PROBLEM TO SOLVE
Please repeat the data exactly. Any picture in it stays out.

Saved data entries
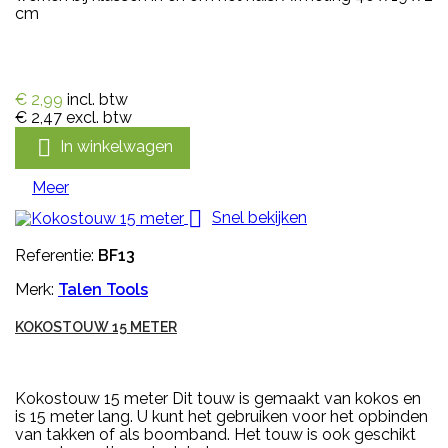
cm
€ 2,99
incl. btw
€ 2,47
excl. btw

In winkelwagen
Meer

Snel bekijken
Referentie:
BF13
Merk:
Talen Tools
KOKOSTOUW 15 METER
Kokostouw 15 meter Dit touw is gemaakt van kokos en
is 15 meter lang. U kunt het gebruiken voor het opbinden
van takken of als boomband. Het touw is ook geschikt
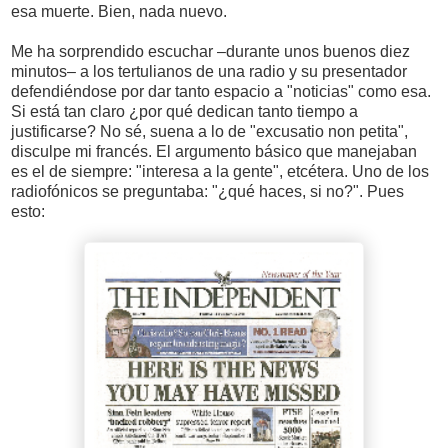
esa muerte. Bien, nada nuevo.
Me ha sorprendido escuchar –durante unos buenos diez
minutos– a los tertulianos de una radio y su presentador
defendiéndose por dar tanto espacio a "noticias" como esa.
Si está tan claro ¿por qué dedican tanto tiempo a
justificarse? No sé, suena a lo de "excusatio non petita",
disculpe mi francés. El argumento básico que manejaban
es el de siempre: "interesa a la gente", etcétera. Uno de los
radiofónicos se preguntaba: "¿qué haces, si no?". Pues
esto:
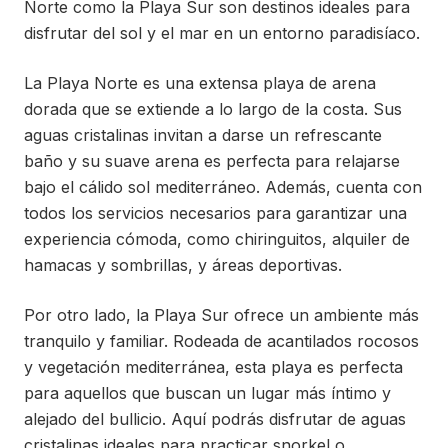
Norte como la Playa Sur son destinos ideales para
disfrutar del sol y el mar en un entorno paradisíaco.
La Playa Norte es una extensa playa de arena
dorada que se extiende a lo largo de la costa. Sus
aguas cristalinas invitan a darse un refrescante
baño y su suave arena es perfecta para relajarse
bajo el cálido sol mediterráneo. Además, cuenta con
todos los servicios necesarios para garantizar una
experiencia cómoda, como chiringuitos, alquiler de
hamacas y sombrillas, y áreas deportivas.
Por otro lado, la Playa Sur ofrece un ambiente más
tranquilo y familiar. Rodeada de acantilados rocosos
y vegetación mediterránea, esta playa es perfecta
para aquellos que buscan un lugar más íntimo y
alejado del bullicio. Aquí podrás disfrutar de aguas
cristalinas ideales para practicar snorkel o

EXERCISE RESPONSE
cm
€ 2,99
incl. btw
€ 2,47
excl. btw

In winkelwagen
Meer

Snel bekijken
Referentie:
BF13
Merk:
Talen Tools
KOKOSTOUW 15 METER
Kokostouw 15 meter Dit touw is gemaakt van kokos en
is 15 meter lang. U kunt het gebruiken voor het opbinden
van takken of als boomband. Het touw is ook geschikt
esa muerte. Bien, nada nuevo.
Me ha sorprendido escuchar –durante unos buenos diez
minutos– a los tertulianos de una radio y su presentador
defendiéndose por dar tanto espacio a "noticias" como esa.
Si está tan claro ¿por qué dedican tanto tiempo a
justificarse? No sé, suena a lo de "excusatio non petita",
disculpe mi francés. El argumento básico que manejaban
es el de siempre: "interesa a la gente", etcétera. Uno de los
radiofónicos se preguntaba: "¿qué haces, si no?". Pues
esto:
Norte como la Playa Sur son destinos ideales para
disfrutar del sol y el mar en un entorno paradisíaco.
La Playa Norte es una extensa playa de arena
dorada que se extiende a lo largo de la costa. Sus
aguas cristalinas invitan a darse un refrescante
baño y su suave arena es perfecta para relajarse
bajo el cálido sol mediterráneo. Además, cuenta con
todos los servicios necesarios para garantizar una
experiencia cómoda, como chiringuitos, alquiler de
hamacas y sombrillas, y áreas deportivas.
Por otro lado, la Playa Sur ofrece un ambiente más
tranquilo y familiar. Rodeada de acantilados rocosos
y vegetación mediterránea, esta playa es perfecta
para aquellos que buscan un lugar más íntimo y
alejado del bullicio. Aquí podrás disfrutar de aguas
cristalinas ideales para practicar snorkel o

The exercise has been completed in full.